İmam Nevevî: "Şehvetle bakmak ve fitneye yol açmasından
endişe duyulan durumlar bütün âlimlere göre haramdır. Şehvet söz konusu
olmaksızın bakmak ise doğru olan görüşe göre haramdır" demiş ve bu hadisi
şöyle yorumlamıştır: "Bu olay yaşandığında Hz. Aişe'nin henüz ergenlik
çağına girmediğini düşünebiliriz. Veya Hz. Aişe'nin Habeşlileri izlerken adamların
sadece mızraklarıyla yaptıkları oyunlara baktığını, onların yüzlerine ve
bedenlerine bakmadığını da söyleyebiliriz. Bununla birlikte kasıtsız bir
şekilde yüzlerini ve bedenlerini görürse bakışlarını derhal çevirmiş olması da
ihtimal dahilindedir,"
باب: سنة
العيدين لأهل
الإسلام.
3. Müslümanların Ramazan Ve Kurban Bayramlarıyla İlgili Olarak
Uyması Gereken Sünnet
حدثنا
حجاج قال:
حدثنا شعبة
قال: أخبرني
زبيد قال:
سمعت الشعبي،
عن البراء قال: سمعت
النبي صلى
الله عليه
وسلم يخطب،
فقال: (إن أول
ما نبدأ من يومنا
هذا أن نصلي،
ثم نرجع
فننحر، فمن
فعل، فقد أصلب
سنتنا).
[-951-] el-Berâ' İbn Âzib (r.a.)'den nakledildiğine göre o şöyle der:
"Resulullah Sallallahu Aleyhi ve Sellem'in bir bayram namazı hutbesinde;
"Biz işte bu günümüze ilk olarak namazla başlarız sonra dönüp
kurbanlarımızı keseriz. Kim bu şekilde hareket ederse şüphesiz bizim
sünnetimize uygun davranmış olur" buyurduğunu işittim.
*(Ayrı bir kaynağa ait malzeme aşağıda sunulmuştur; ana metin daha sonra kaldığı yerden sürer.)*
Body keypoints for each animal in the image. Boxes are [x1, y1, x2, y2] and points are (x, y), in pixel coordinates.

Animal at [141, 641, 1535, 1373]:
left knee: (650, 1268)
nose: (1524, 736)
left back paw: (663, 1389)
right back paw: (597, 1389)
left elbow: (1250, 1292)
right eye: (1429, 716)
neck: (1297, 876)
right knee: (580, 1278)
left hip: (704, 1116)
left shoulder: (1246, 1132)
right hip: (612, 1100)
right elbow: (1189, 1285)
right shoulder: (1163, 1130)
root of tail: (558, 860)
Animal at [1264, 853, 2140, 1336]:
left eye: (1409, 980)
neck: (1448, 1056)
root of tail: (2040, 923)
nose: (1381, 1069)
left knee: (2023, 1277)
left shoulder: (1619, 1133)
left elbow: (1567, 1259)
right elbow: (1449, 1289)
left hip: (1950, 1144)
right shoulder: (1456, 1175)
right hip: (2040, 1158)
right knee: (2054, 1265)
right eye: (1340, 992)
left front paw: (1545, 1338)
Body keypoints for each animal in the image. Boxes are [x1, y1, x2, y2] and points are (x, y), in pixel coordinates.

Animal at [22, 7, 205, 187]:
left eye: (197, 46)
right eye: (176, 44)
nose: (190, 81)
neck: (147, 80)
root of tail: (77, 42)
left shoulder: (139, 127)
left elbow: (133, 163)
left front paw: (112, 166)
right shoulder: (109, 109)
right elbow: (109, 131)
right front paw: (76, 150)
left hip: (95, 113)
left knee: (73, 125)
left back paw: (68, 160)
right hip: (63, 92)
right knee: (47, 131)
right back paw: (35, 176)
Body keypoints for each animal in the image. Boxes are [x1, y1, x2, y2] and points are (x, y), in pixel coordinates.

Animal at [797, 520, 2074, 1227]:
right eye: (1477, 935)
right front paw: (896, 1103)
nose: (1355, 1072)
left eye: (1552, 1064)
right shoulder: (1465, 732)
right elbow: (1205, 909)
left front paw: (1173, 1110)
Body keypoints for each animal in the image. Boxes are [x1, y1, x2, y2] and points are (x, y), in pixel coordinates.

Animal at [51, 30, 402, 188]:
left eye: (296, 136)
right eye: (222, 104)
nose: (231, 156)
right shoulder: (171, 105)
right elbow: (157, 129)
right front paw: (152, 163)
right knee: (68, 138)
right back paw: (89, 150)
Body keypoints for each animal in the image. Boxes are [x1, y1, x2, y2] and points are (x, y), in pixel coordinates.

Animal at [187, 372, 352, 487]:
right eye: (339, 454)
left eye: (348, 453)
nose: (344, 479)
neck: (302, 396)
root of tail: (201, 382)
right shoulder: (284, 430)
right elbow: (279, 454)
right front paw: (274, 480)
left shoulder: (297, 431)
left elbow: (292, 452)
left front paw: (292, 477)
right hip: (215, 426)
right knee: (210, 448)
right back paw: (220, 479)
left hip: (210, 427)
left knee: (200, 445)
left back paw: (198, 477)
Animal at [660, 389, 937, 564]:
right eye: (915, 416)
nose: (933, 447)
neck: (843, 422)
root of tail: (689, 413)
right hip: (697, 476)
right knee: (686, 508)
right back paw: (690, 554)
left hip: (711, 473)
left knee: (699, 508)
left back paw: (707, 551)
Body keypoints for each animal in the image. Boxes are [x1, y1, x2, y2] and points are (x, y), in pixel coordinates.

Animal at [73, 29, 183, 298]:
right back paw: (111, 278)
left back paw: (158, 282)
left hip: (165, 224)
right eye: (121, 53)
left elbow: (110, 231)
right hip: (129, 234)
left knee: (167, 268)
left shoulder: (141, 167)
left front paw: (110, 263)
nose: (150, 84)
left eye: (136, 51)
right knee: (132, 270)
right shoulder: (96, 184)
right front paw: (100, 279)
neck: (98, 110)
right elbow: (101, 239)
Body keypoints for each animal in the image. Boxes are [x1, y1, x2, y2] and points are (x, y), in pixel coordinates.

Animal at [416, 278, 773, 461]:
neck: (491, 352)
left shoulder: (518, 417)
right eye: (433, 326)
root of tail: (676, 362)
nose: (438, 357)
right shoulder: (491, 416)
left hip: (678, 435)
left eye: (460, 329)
Tekrar: 955, 965, 968, 976, 983, 5545-5557, 5560, 5563 ve 6673.
حدثنا
عبيد بن
اسماعيل قال:
حدثنا أبو
أسامة، عن
هشام، عن أبيه،
عن عائشة رضي
الله عنها
قالت: دخل
أبو بكر،
وعندي
جاريتين من
جواري الأنصار،
تغنيان بما
تقاولت
الأنصار يوم
بعاث، قالت:
وليستا
بمغنيتين،
فقال أبو بكر:
أمزامير الشيطان
في بيت رسول
الله صلى الله
عليه وسلم؟ وذلك
في يوم عيد،
فقال رسول
الله صلى الله
عليه وسلم: (يا
أبا بكر، إن
لكل قوم عيدا،
وهذا عيدنا).
[-952-] Hz. Aişe (r.anha) şöyle demiştir: "Ensardan iki kız çocuğu
yanımda bulunuyor ve ensâr'ın Buâs savaşları ile ilgili olarak söylediği
şarkılar söylüyorlardı. Fakat bunlar şarkı söylemeyi meslek haline getirmiş
şarkıcılar değildi. Bu sırada Ebu Bekir içeriye girdi ve (kızgın bir şekilde):
"Resulullah Sallallahu Aleyhi ve Sellem'in evinde şeytan işi çalgılar ha!
Bu ne hal böyle!" diye çıkıştı. O gün bir bayram günüydü ve Resulullah
sallallâhu aleyhi ve sellem şöyle buyurdu: "Ey Ebu Bekir, her toplumun bir
bayram günü vardır, bu da bizim bayramımızdır."